Pink Floyd
Pink Floyd
Pink Floyd
Pink Floyd
Pink Floyd
Prawdopodobnie najbardziej interesującą rzeczą w „One of These Days” jest to, że po raz pierwszy w naszych nagraniach, które trafiły do publiczności, wcielam się w rolę wokalisty. To dość zaskakujący występ z użyciem wysokiego głosu i spowolnionej taśmy.
Wokal został nagrany za pomocą modulatora pierścieniowego, a Mason śpiewał falsetem, a następnie zwolnił, aby stworzyć niesamowity efekt (niektórzy porównują go do Daleków z Doctor Who, co sprawia, że temat utworu jest adekwatny). Był skierowany do Sir Jimmy'ego Younga, ówczesnego DJ'a BBC Radio 1 i Radio 2, którego zespół podobno nie lubił z powodu jego skłonności do bełkotu.
Podczas koncertów na początku lat 70. czasami odtwarzali kolaż dźwiękowy z fragmentów audycji radiowej Younga, który został zmontowany tak, by brzmiał zupełnie bezsensownie, w ten sposób w przenośni „cięli go na małe kawałki”. Niezbyt subtelna wiadomość Pink Floyd do DJ-a, którego nie lubili.

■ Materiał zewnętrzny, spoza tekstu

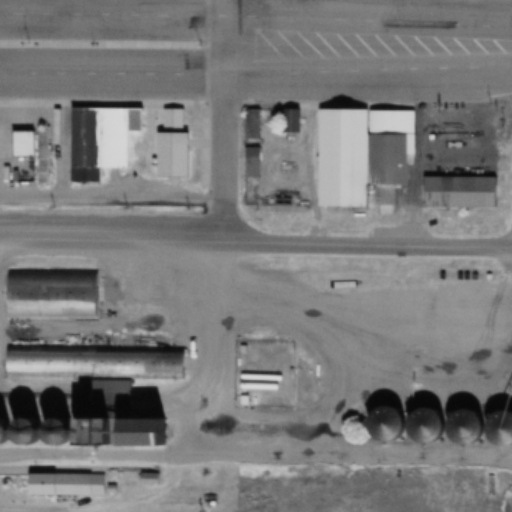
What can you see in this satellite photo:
road: (234, 12)
road: (490, 33)
road: (491, 53)
road: (235, 72)
road: (226, 122)
building: (254, 125)
building: (101, 141)
building: (177, 147)
building: (35, 151)
building: (366, 157)
building: (254, 163)
building: (464, 192)
road: (255, 246)
building: (50, 292)
building: (93, 359)
building: (98, 363)
building: (311, 375)
building: (261, 381)
building: (423, 426)
building: (77, 485)
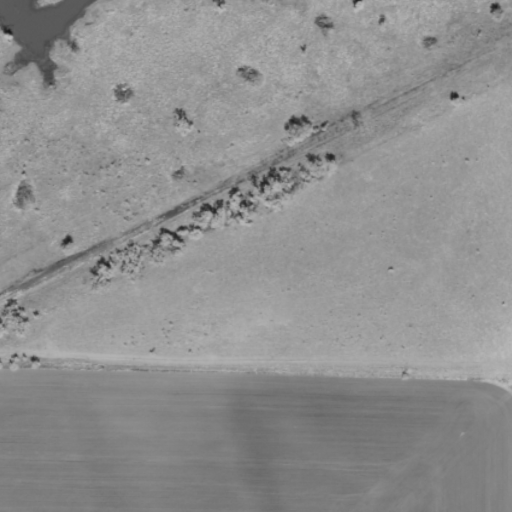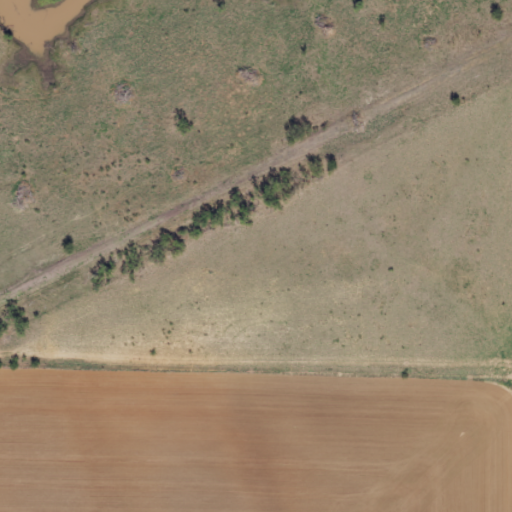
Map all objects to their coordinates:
railway: (256, 171)
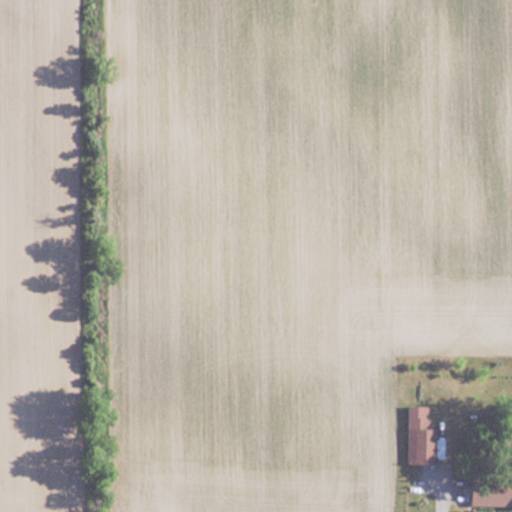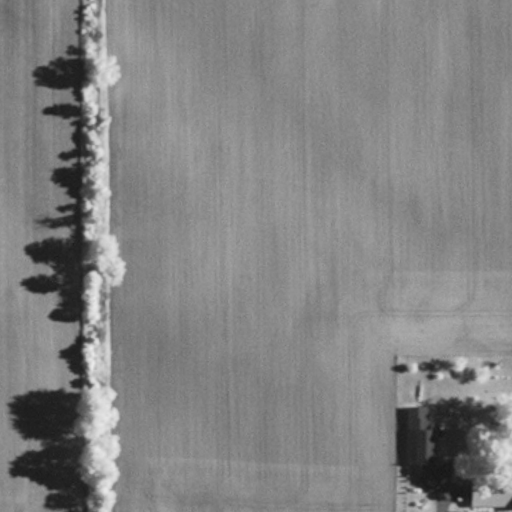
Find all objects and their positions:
building: (420, 434)
building: (492, 491)
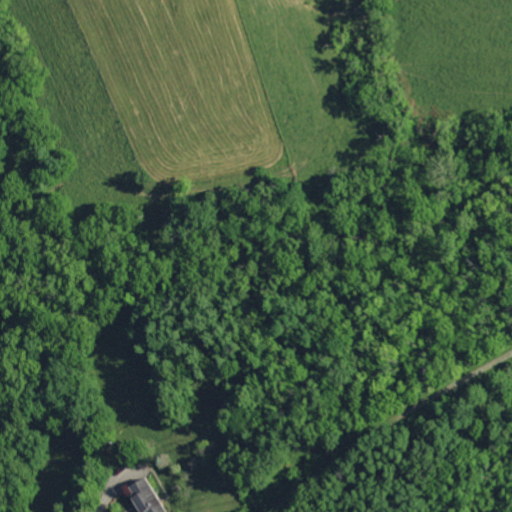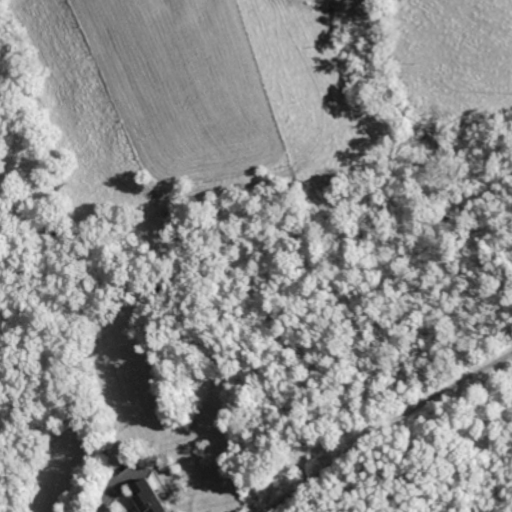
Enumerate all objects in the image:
road: (384, 426)
building: (150, 496)
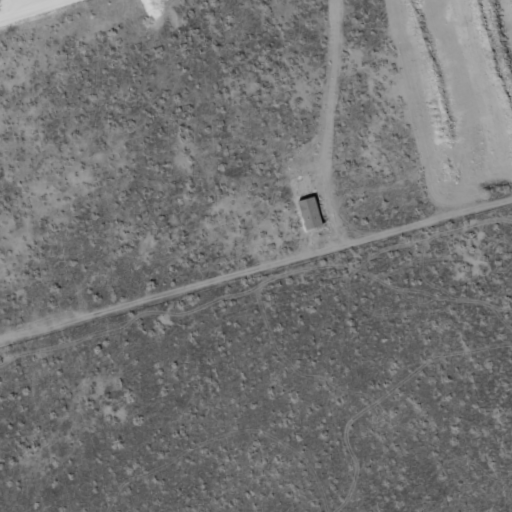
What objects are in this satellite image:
building: (306, 214)
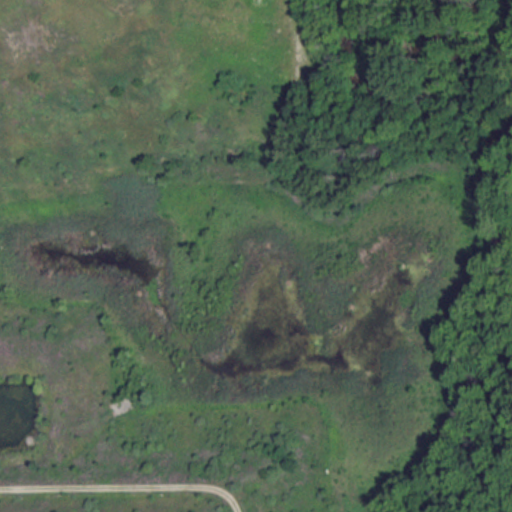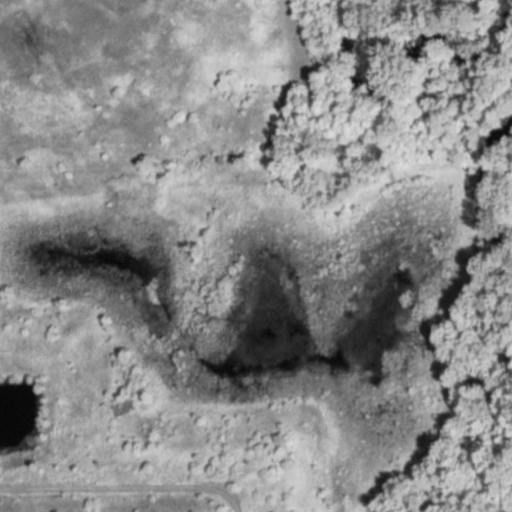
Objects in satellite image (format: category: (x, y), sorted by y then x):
landfill: (256, 256)
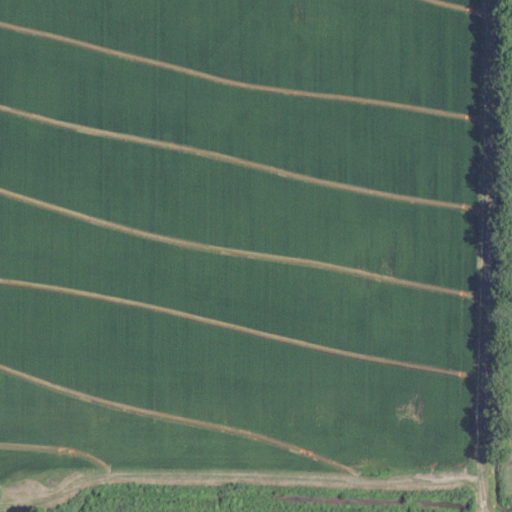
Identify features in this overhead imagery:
road: (484, 497)
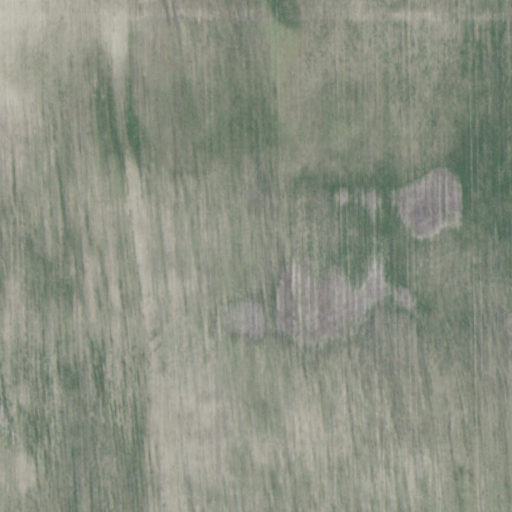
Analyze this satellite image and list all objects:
crop: (256, 255)
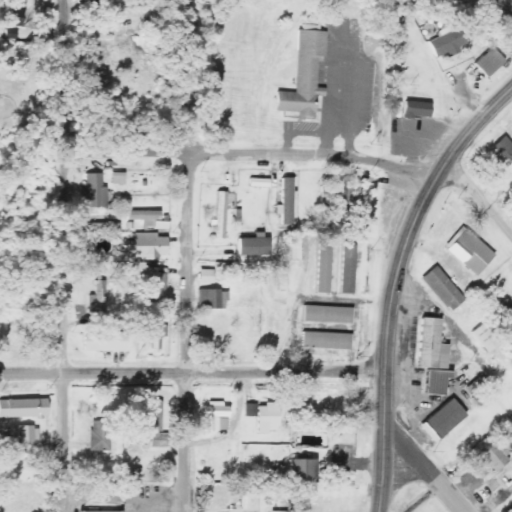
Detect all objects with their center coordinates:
building: (92, 2)
railway: (500, 6)
building: (12, 16)
building: (452, 39)
building: (490, 62)
building: (305, 75)
building: (417, 109)
building: (503, 148)
road: (218, 153)
building: (119, 178)
building: (95, 192)
building: (337, 197)
road: (479, 198)
building: (286, 202)
building: (220, 215)
building: (149, 219)
building: (148, 246)
building: (254, 247)
building: (470, 251)
road: (61, 256)
road: (187, 256)
building: (325, 268)
building: (349, 269)
building: (206, 277)
building: (154, 279)
road: (393, 282)
building: (443, 289)
building: (212, 299)
building: (100, 305)
building: (507, 306)
building: (328, 314)
building: (158, 333)
building: (485, 338)
building: (105, 341)
building: (327, 341)
building: (433, 357)
road: (192, 373)
building: (23, 408)
building: (264, 416)
building: (215, 417)
building: (443, 420)
building: (154, 423)
building: (24, 436)
building: (100, 436)
building: (497, 454)
road: (421, 466)
building: (304, 471)
building: (28, 493)
building: (96, 511)
building: (279, 511)
building: (283, 511)
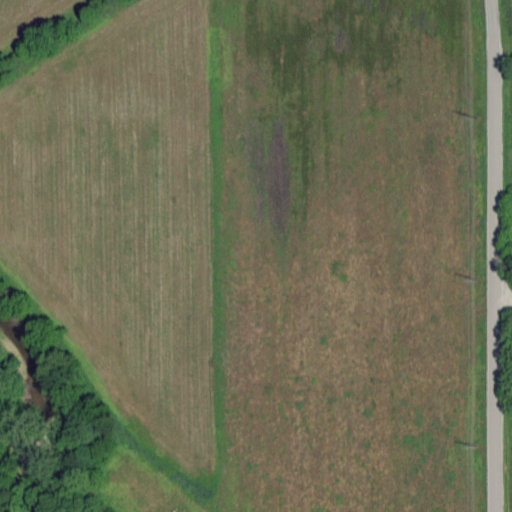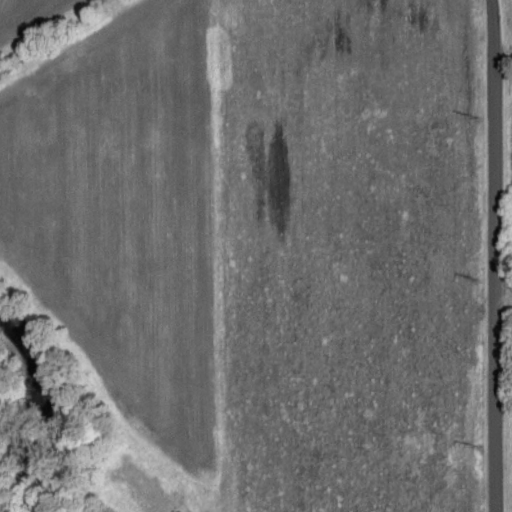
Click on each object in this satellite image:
road: (498, 255)
road: (505, 296)
river: (57, 406)
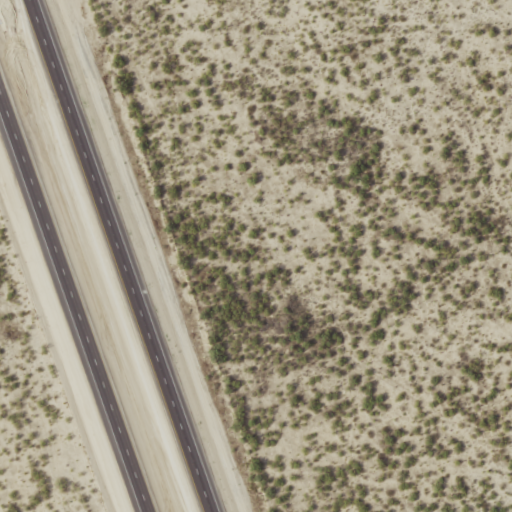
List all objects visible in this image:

Ta piosenka zawiera dwie ścieżki gitary basowej, jedną graną przez Rogera Watersa, a drugą przez Davida Gilmoura. Gilmour powiedział Guitar Player, dlaczego jego utwór brzmi tak nudno. Twierdził, że „ten konkretny instrument miał na sobie stare struny, a pracownik techniczny, którego wysłali, aby zdobyć nowe struny, poszedł zamiast tego zobaczyć swoją dziewczynę”.